Ainda em suas lembranças, a perita lembrou do trabalho de identificação realizado também na PAMC, em 2017, quando 33 detentos foram mortos no local.
“Com certeza, um trabalho que exigiu muito de todos nós devido a toda comoção social que passamos, aquela foi considerada 3ª maior chacina em presídios brasileiros de todos os tempos”, disse.
Tecnologia e mão de obra são fundamentais para melhorar o trabalho
Em todo o mundo, as tecnologias têm se tornado importantes aliadas em diversos aspectos, e não poderia ser diferente nas análises forenses realizadas pelos peritos odontolegistas.
Conforme a perita Marcela, o IML estadual trabalha atualmente com tecnologias computacionais em formato 2D, para análises de radiografias e outras imagens de interesse odontolegal. “Nós não temos prejuízos com os equipamentos que temos, as perícias ocorrem com alta precisão e resultados confiáveis”, frisou.
Contudo, ela destacou que já existem tecnologias que podem aprimorar ainda mais o trabalho.
“Certamente, quando houver investimentos para aprimorar e desenvolver os processos de trabalho do perito odontolegista, com novas tecnologias, a exemplo da realização de perícias 3D, haverá avanços não apenas para a perícia, mas para a sociedade e para a Justiça que demandam os serviços da Perícia em Odontologia Legal criminal”, ressaltou Campelo.
Conforme o perito Gilberto Carvalho, a busca por novas tecnologias ocorre em todo o país. Ele explicou que houve muitos avanços na área de perícia no Brasil desde o primeiro contato que teve com a especialidade, há mais de 20 anos.
“Mais centros de pesquisas estão em atividade, a tecnologia vem sendo utilizada e os colegas de todo o país apresentam novidades.
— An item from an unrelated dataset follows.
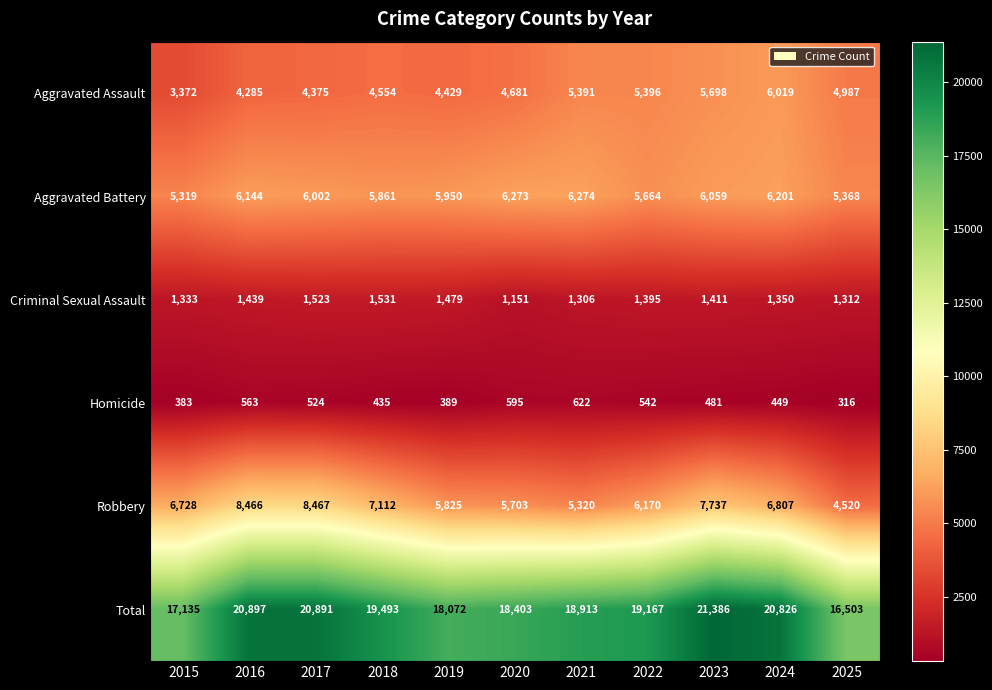

What is the smallest value displayed?

316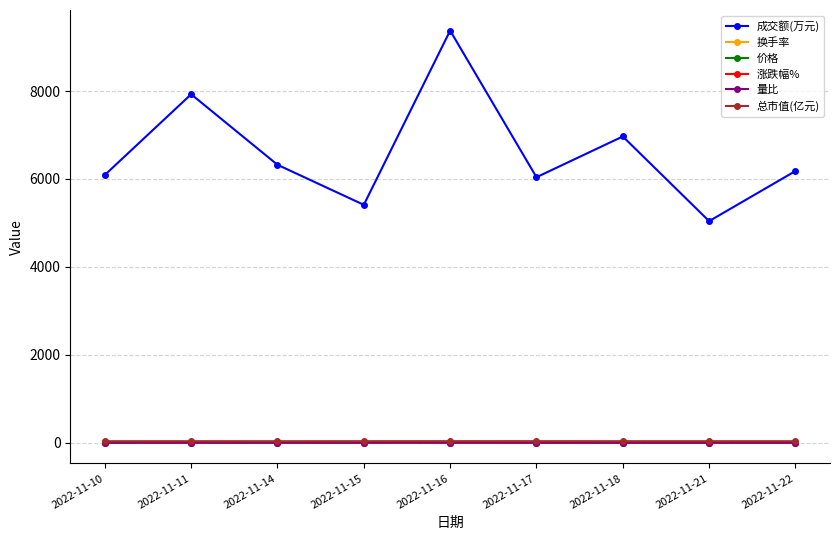

What is the minimum value shown in the chart?

-1.6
Precisamos de equipamentos tecnológicos que permitam acelerar as respostas”, avaliou.
“A chamada aproximação facial forense, onde o crânio de uma pessoa é digitalizado e pelo computador recompomos a possível face de um desaparecido. O uso de scanner 3D que permitiria ter no computador os arcos dentários e assim o processo de comparação com o sorriso de uma pessoa desaparecida seria realizado de forma mais rápida, dentre outras tecnologias disponíveis”, disse.
A perita Marcela Campelo destacou a contribuição que a profissão tem para a sociedade, e como o trabalho se demonstra imprescindível para a sociedade que busca justiça no âmbito criminal.
“Os casos de identificação humana têm um apelo social e midiático mais acentuado, porém são muito mais frequentes os casos em que vítimas vivas sofreram lesões corporais. Em todos estes casos a atuação do perito odontolegista na perícia dão melhor satisfação na busca da justiça, quando envolvem questões próprias do conhecimento da ciência odontológica”, disse.